• Task brief: Determine the number of lines in the data that include the word "toolchains", and write only that number.

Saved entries
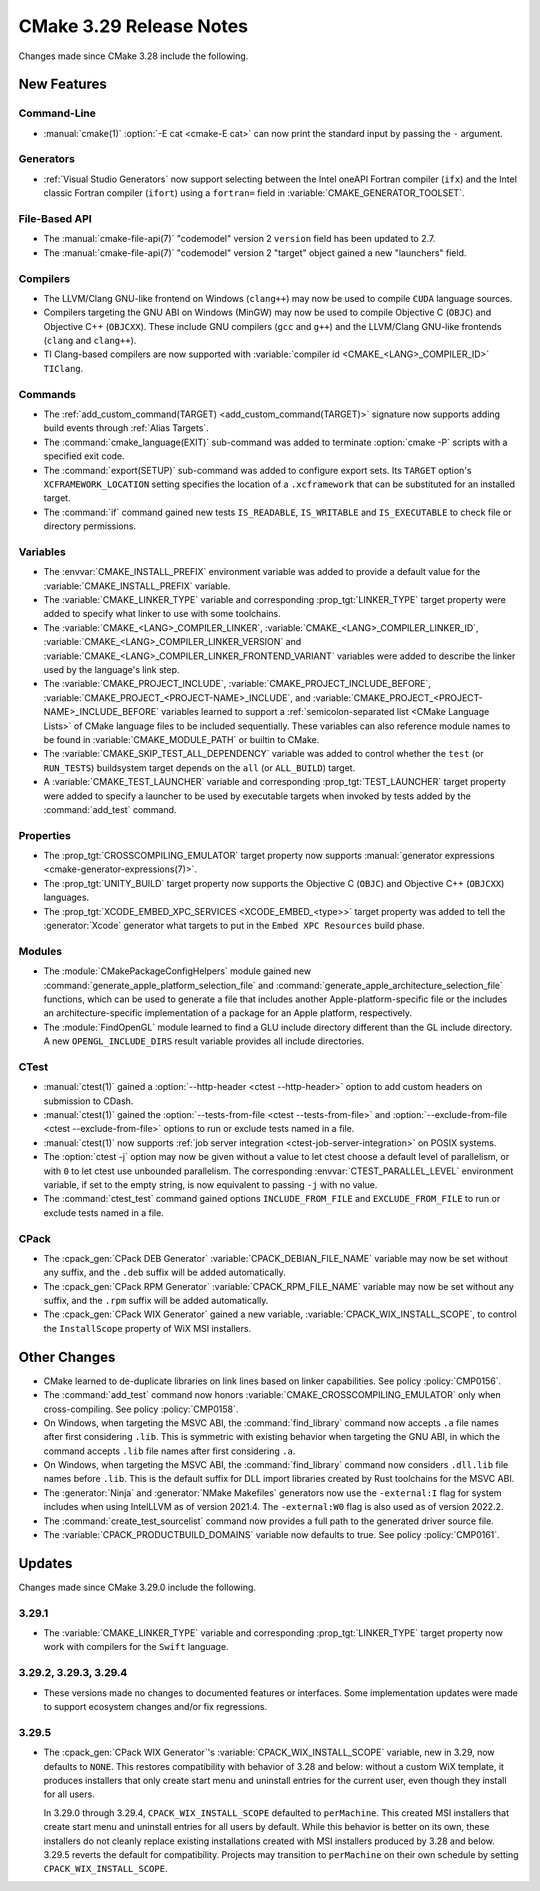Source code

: CMake 3.29 Release Notes
************************

.. only:: html

  .. contents::

Changes made since CMake 3.28 include the following.

New Features
============

Command-Line
------------

* :manual:`cmake(1)` :option:`-E cat <cmake-E cat>` can now print the standard
  input by passing the ``-`` argument.

Generators
----------

* :ref:`Visual Studio Generators` now support selecting between the
  Intel oneAPI Fortran compiler (``ifx``) and the Intel classic Fortran
  compiler (``ifort``) using a ``fortran=`` field in
  :variable:`CMAKE_GENERATOR_TOOLSET`.

File-Based API
--------------

* The :manual:`cmake-file-api(7)` "codemodel" version 2 ``version`` field has
  been updated to 2.7.

* The :manual:`cmake-file-api(7)` "codemodel" version 2 "target" object gained
  a new "launchers" field.

Compilers
---------

* The LLVM/Clang GNU-like frontend on Windows (``clang++``) may now be used
  to compile ``CUDA`` language sources.

* Compilers targeting the GNU ABI on Windows (MinGW) may now be used to
  compile Objective C (``OBJC``) and Objective C++ (``OBJCXX``).  These
  include GNU compilers (``gcc`` and ``g++``) and the LLVM/Clang GNU-like
  frontends (``clang`` and ``clang++``).

* TI Clang-based compilers are now supported with
  :variable:`compiler id <CMAKE_<LANG>_COMPILER_ID>` ``TIClang``.

Commands
--------

* The :ref:`add_custom_command(TARGET) <add_custom_command(TARGET)>`
  signature now supports adding build events through :ref:`Alias Targets`.

* The :command:`cmake_language(EXIT)` sub-command was added to terminate
  :option:`cmake -P` scripts with a specified exit code.

* The :command:`export(SETUP)` sub-command was added to configure export sets.
  Its ``TARGET`` option's ``XCFRAMEWORK_LOCATION`` setting specifies the
  location of a ``.xcframework`` that can be substituted for an installed
  target.

* The :command:`if` command gained new tests ``IS_READABLE``, ``IS_WRITABLE``
  and ``IS_EXECUTABLE`` to check file or directory permissions.

Variables
---------

* The :envvar:`CMAKE_INSTALL_PREFIX` environment variable was added to
  provide a default value for the :variable:`CMAKE_INSTALL_PREFIX` variable.

* The :variable:`CMAKE_LINKER_TYPE` variable and corresponding
  :prop_tgt:`LINKER_TYPE` target property were added to specify
  what linker to use with some toolchains.

* The :variable:`CMAKE_<LANG>_COMPILER_LINKER`,
  :variable:`CMAKE_<LANG>_COMPILER_LINKER_ID`,
  :variable:`CMAKE_<LANG>_COMPILER_LINKER_VERSION` and
  :variable:`CMAKE_<LANG>_COMPILER_LINKER_FRONTEND_VARIANT` variables
  were added to describe the linker used by the language's link step.

* The :variable:`CMAKE_PROJECT_INCLUDE`,
  :variable:`CMAKE_PROJECT_INCLUDE_BEFORE`,
  :variable:`CMAKE_PROJECT_<PROJECT-NAME>_INCLUDE`, and
  :variable:`CMAKE_PROJECT_<PROJECT-NAME>_INCLUDE_BEFORE` variables learned
  to support a :ref:`semicolon-separated list <CMake Language Lists>` of
  CMake language files to be included sequentially. These variables can also
  reference module names to be found in :variable:`CMAKE_MODULE_PATH` or
  builtin to CMake.

* The :variable:`CMAKE_SKIP_TEST_ALL_DEPENDENCY` variable was added
  to control whether the ``test`` (or ``RUN_TESTS``) buildsystem
  target depends on the ``all`` (or ``ALL_BUILD``) target.

* A :variable:`CMAKE_TEST_LAUNCHER` variable and corresponding
  :prop_tgt:`TEST_LAUNCHER` target property were added to specify
  a launcher to be used by executable targets when invoked by
  tests added by the :command:`add_test` command.

Properties
----------

* The :prop_tgt:`CROSSCOMPILING_EMULATOR` target property now
  supports :manual:`generator expressions <cmake-generator-expressions(7)>`.

* The :prop_tgt:`UNITY_BUILD` target property now supports the
  Objective C (``OBJC``) and Objective C++ (``OBJCXX``) languages.

* The :prop_tgt:`XCODE_EMBED_XPC_SERVICES <XCODE_EMBED_<type>>` target property
  was added to tell the :generator:`Xcode` generator what targets to put in
  the ``Embed XPC Resources`` build phase.

Modules
-------

* The :module:`CMakePackageConfigHelpers` module gained new
  :command:`generate_apple_platform_selection_file` and
  :command:`generate_apple_architecture_selection_file` functions, which can
  be used to generate a file that includes another Apple-platform-specific
  file or the includes an architecture-specific implementation of a package
  for an Apple platform, respectively.

* The :module:`FindOpenGL` module learned to find a GLU include
  directory different than the GL include directory.  A new
  ``OPENGL_INCLUDE_DIRS`` result variable provides all include
  directories.

CTest
-----

* :manual:`ctest(1)` gained a :option:`--http-header <ctest --http-header>`
  option to add custom headers on submission to CDash.

* :manual:`ctest(1)` gained the :option:`--tests-from-file <ctest
  --tests-from-file>` and :option:`--exclude-from-file <ctest
  --exclude-from-file>` options to run or exclude tests named in a file.

* :manual:`ctest(1)` now supports :ref:`job server integration
  <ctest-job-server-integration>` on POSIX systems.

* The :option:`ctest -j` option may now be given without a value to let
  ctest choose a default level of parallelism, or with ``0`` to let ctest
  use unbounded parallelism.  The corresponding :envvar:`CTEST_PARALLEL_LEVEL`
  environment variable, if set to the empty string, is now equivalent to
  passing ``-j`` with no value.

* The :command:`ctest_test` command gained options
  ``INCLUDE_FROM_FILE`` and ``EXCLUDE_FROM_FILE`` to run or exclude
  tests named in a file.

CPack
-----

* The :cpack_gen:`CPack DEB Generator` :variable:`CPACK_DEBIAN_FILE_NAME`
  variable may now be set without any suffix, and the ``.deb`` suffix
  will be added automatically.

* The :cpack_gen:`CPack RPM Generator` :variable:`CPACK_RPM_FILE_NAME`
  variable may now be set without any suffix, and the ``.rpm`` suffix
  will be added automatically.

* The :cpack_gen:`CPack WIX Generator` gained a new variable,
  :variable:`CPACK_WIX_INSTALL_SCOPE`, to control the
  ``InstallScope`` property of WiX MSI installers.

Other Changes
=============

* CMake learned to de-duplicate libraries on link lines based on linker
  capabilities.  See policy :policy:`CMP0156`.

* The :command:`add_test` command now honors
  :variable:`CMAKE_CROSSCOMPILING_EMULATOR` only when cross-compiling.
  See policy :policy:`CMP0158`.

* On Windows, when targeting the MSVC ABI, the :command:`find_library` command
  now accepts ``.a`` file names after first considering ``.lib``.  This is
  symmetric with existing behavior when targeting the GNU ABI, in which the
  command accepts ``.lib`` file names after first considering ``.a``.

* On Windows, when targeting the MSVC ABI, the :command:`find_library` command
  now considers ``.dll.lib`` file names before ``.lib``.  This is the default
  suffix for DLL import libraries created by Rust toolchains for the MSVC ABI.

* The :generator:`Ninja` and :generator:`NMake Makefiles` generators now use
  the ``-external:I`` flag for system includes when using IntelLLVM as of
  version 2021.4. The ``-external:W0`` flag is also used as of version 2022.2.

* The :command:`create_test_sourcelist` command now provides a full path to
  the generated driver source file.

* The :variable:`CPACK_PRODUCTBUILD_DOMAINS` variable now defaults to true.
  See policy :policy:`CMP0161`.

Updates
=======

Changes made since CMake 3.29.0 include the following.

3.29.1
------

* The :variable:`CMAKE_LINKER_TYPE` variable and corresponding
  :prop_tgt:`LINKER_TYPE` target property now work with compilers
  for the ``Swift`` language.

3.29.2, 3.29.3, 3.29.4
----------------------

* These versions made no changes to documented features or interfaces.
  Some implementation updates were made to support ecosystem changes
  and/or fix regressions.

3.29.5
------

* The :cpack_gen:`CPack WIX Generator`'s :variable:`CPACK_WIX_INSTALL_SCOPE`
  variable, new in 3.29, now defaults to ``NONE``.  This restores
  compatibility with behavior of 3.28 and below: without a custom WiX
  template, it produces installers that only create start menu and
  uninstall entries for the current user, even though they install
  for all users.

  In 3.29.0 through 3.29.4, ``CPACK_WIX_INSTALL_SCOPE`` defaulted to
  ``perMachine``.  This created MSI installers that create start menu
  and uninstall entries for all users by default.  While this behavior
  is better on its own, these installers do not cleanly replace existing
  installations created with MSI installers produced by 3.28 and below.
  3.29.5 reverts the default for compatibility.  Projects may transition
  to ``perMachine`` on their own schedule by setting
  ``CPACK_WIX_INSTALL_SCOPE``.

• Output of the task: 2